La plus haute juridiction d’Afrique du Sud a statué que les étrangers ne peuvent pas déposer une nouvelle demande d’asile après le rejet de leur précédente requête. La Cour constitutionnelle a déclaré qu’autoriser un nombre illimité de renouvellements sans législation appropriée pourrait créer un cercle vicieux, entravant les expulsions et engendrant un chaos administratif. Leon Schreiber, ministre de l’Intérieur du gouvernement de coalition sud-africain, s’est félicité de cette décision, la qualifiant de victoire majeure contre les abus du système d’asile. Cette décision met fin à une longue procédure engagée par deux ressortissants burundais qui avaient déposé de nouvelles demandes d’asile en 2018 après le rejet de leurs demandes initiales en 2014.
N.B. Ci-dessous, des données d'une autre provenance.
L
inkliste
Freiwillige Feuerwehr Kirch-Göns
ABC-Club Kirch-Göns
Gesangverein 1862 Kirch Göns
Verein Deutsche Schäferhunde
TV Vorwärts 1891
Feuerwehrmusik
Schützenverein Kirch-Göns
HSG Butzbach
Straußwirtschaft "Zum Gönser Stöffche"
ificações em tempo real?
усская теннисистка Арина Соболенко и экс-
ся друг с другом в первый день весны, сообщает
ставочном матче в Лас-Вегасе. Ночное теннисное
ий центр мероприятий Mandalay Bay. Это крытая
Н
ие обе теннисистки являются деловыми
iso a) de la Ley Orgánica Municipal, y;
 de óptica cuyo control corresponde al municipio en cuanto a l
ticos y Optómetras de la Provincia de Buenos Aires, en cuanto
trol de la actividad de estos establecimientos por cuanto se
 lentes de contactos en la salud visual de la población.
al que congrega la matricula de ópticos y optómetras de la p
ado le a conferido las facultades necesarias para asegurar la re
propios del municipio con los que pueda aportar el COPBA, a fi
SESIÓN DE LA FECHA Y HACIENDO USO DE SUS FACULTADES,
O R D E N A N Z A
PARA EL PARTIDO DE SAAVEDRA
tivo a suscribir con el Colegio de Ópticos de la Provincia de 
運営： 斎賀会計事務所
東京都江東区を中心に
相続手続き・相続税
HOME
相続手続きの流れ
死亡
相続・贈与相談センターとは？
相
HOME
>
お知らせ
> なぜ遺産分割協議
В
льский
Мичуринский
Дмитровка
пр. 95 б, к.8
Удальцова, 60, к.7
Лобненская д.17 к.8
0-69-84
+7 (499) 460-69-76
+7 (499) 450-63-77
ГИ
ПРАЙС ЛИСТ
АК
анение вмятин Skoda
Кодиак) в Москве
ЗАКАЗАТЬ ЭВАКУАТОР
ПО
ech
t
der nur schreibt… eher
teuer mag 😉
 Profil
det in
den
Les deux hommes ont fait valoir que leurs nouvelles demandes devaient être examinées en raison des violences politiques qui ont secoué le Burundi lors des élections présidentielles de 2015. Au moins 70 personnes ont été tuées lors des troubles qui ont suivi la décision controversée du président Pierre Nkurunziza de briguer un troisième mandat. Les Burundais ont obtenu gain de cause devant la Haute Cour d’appel, mais la Cour constitutionnelle, la plus haute juridiction du pays, a cassé l’arrêt à la majorité. Le Haut-Commissariat des Nations Unies pour les réfugiés (HCR) indique qu’en 2025, l’Afrique du Sud accueillait plus de 167 000 réfugiés et demandeurs d’asile, originaires principalement du Burundi, de la République démocratique du Congo, de Somalie, du Soudan du Sud, du Rwanda et du Zimbabwe.
M. Schreiber a qualifié cette décision d’importante pour les efforts du gouvernement visant à établir un système plus efficace et équitable de gestion des réfugiés et des demandeurs d’asile. S’exprimant sur la chaîne d’information locale Newsroom Africa, il a expliqué que le ministère de l’Intérieur avait interjeté appel de la décision de la Haute Cour d’appel. M. Schreiber a déclaré que si l’arrêt avait été confirmé, cela aurait permis à certains individus d’exploiter le système de manière répétée en déposant de nouvelles demandes. Le ministre est membre de l’Alliance démocratique, le deuxième parti de la coalition gouvernementale dirigée par le président Cyril Ramaphosa, du Congrès national africain (ANC).